Chapter 2 Flashcards
(32 cards)
What two forms of activity are common to all neurons?
Electrical and chemical activity.
How do neurons interact within the nervous system?
They cooperate and compete to regulate the overall state of the system.
What happens when chemical signals reach a neuron’s dendrite?
They’re transformed into electrical signals that are summed to decide whether the neuron will fire.
What are the three main parts of a neuron and their functions?
Dendrites (receive), Cell Body (integrate), Axon (transmit).
What is neuronal polarization?
The concept that information flows in one direction: dendrites → cell body → axon.
What structural component supports the neuron’s shape?
A cytoskeleton made of tubular and filamentous proteins.
What are dendritic spines?
Tiny protrusions on dendrites where incoming axons form synapses.
Where are most neuronal proteins made, and how do they reach other parts?
In the cell body; they are transported along the cytoskeleton.
What are growth factors and their function in neurons?
Molecules that influence gene expression and help neurons grow and adapt.
What powers neuronal activity?
Mitochondria that provide energy, and protein turnover to maintain structure.
What ensures communication between the axon’s end and the cell body?
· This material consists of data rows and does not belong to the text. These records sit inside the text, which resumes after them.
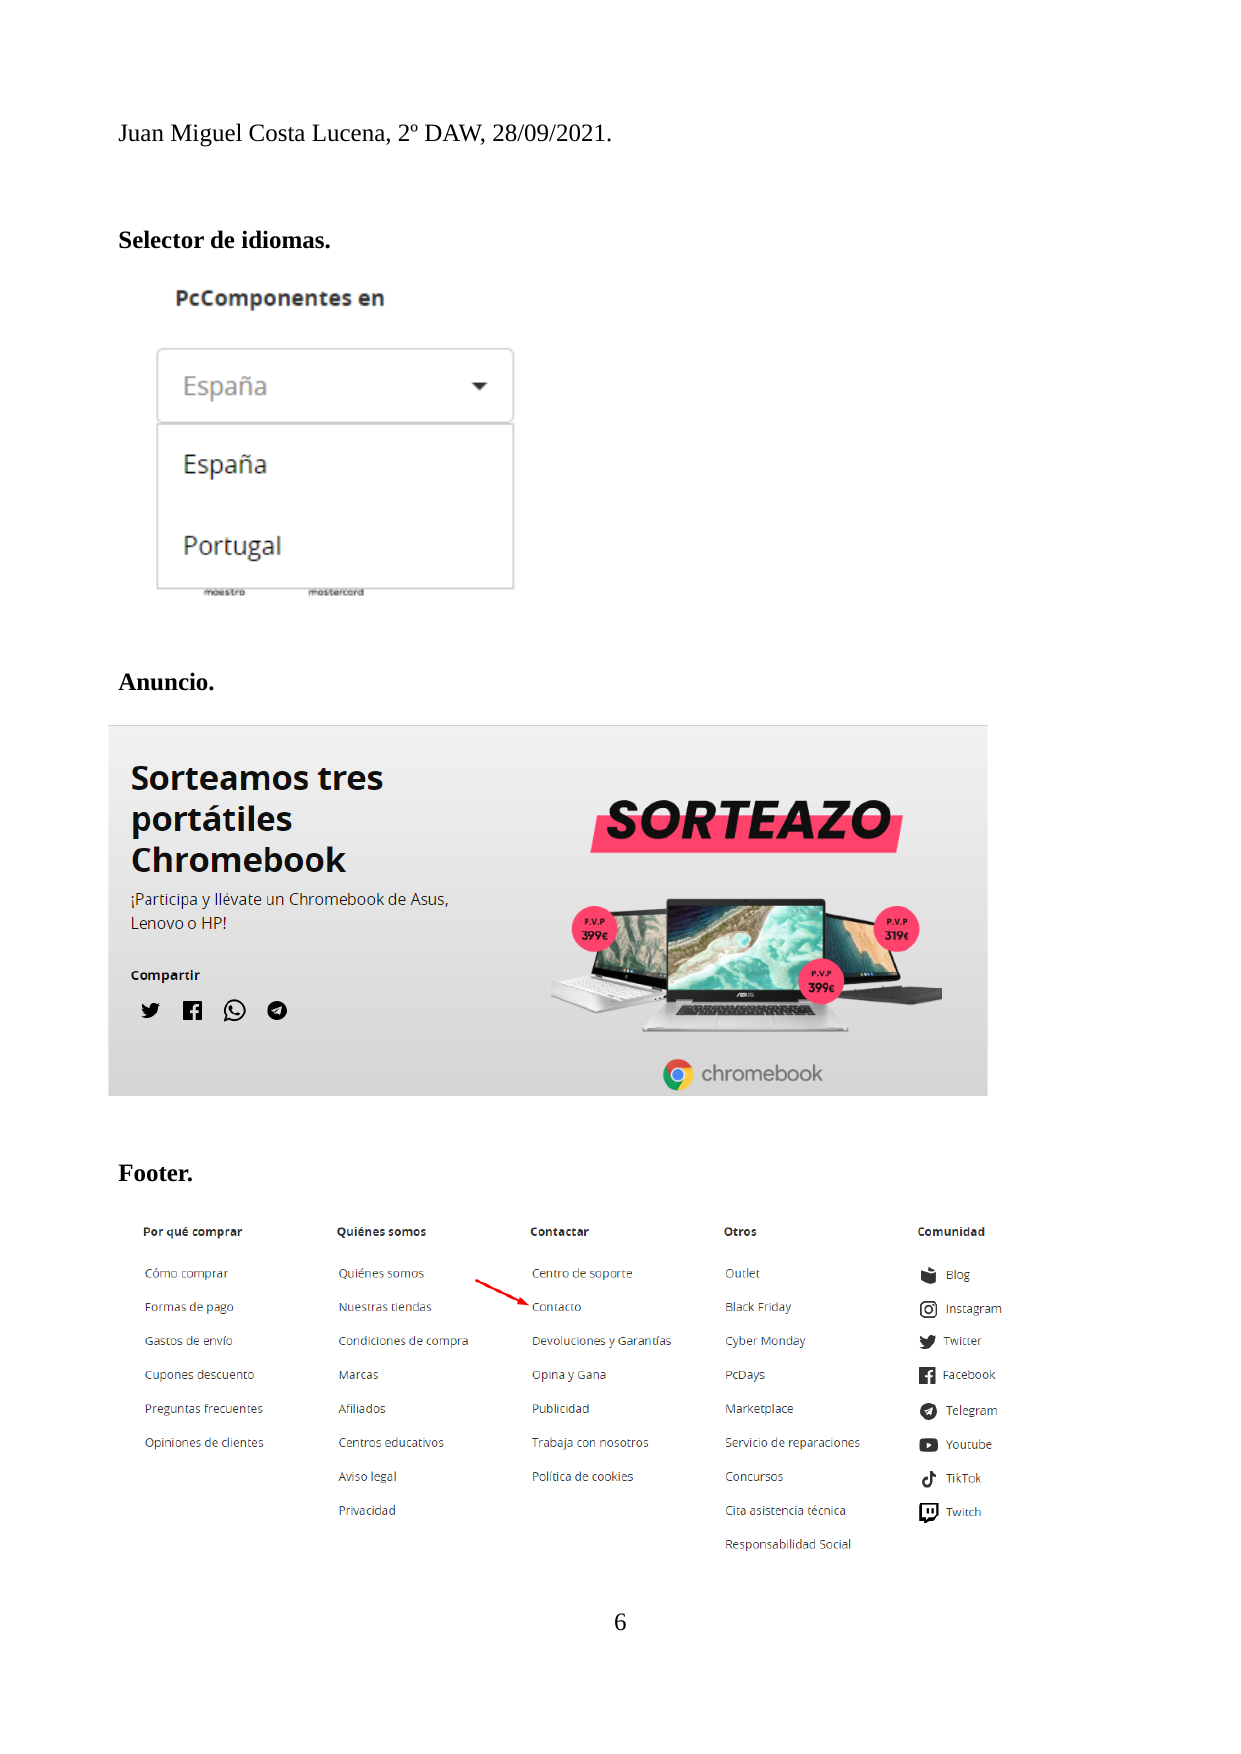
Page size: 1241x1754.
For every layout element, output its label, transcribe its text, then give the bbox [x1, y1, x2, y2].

picture [117, 267, 530, 613]
picture [108, 725, 988, 1096]
picture [111, 1205, 1018, 1560]
text Selector de idiomas. [118, 225, 1122, 254]
text Anuncio. [118, 667, 1122, 696]
text Footer. [118, 1158, 1122, 1186]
Transport of information, nutrients, and messengers.
What is a synapse?
A junction between two neurons, separated by a tiny gap (~20 nm), where communication occurs.
Where do most synapses occur in cerebral cortex neurons?
On dendritic spines.
What is synaptic transmission?
The chemical process of communication across synapses.
What are excitatory and inhibitory inputs?
Excitatory inputs cause inward currents; inhibitory inputs cause outward currents.
When does a neuron fire an action potential?
When the summed electrical inputs reach a threshold value.
What is an action potential?
An electrical pulse that travels along the axon.
Which ion channels open first during an action potential?
Sodium (Na⁺) channels.
What is the voltage change during an action potential?
From ~-70 mV to +30 mV and back.
What causes the membrane to repolarize after depolarization?
Opening of potassium (K⁺) channels allowing K⁺ to leave the cell.
What maintains ion balance in the long term?
Ion pumps that expel excess Na⁺ and restore K⁺.
What is the refractory period?
A brief time after an action potential when the neuron cannot fire again.
What enables action potential conduction along the axon?
Voltage gradients between active and resting membrane regions.
What analogy helps explain action potential propagation?
A firework sparkler — local sparks create a spreading wave of activity.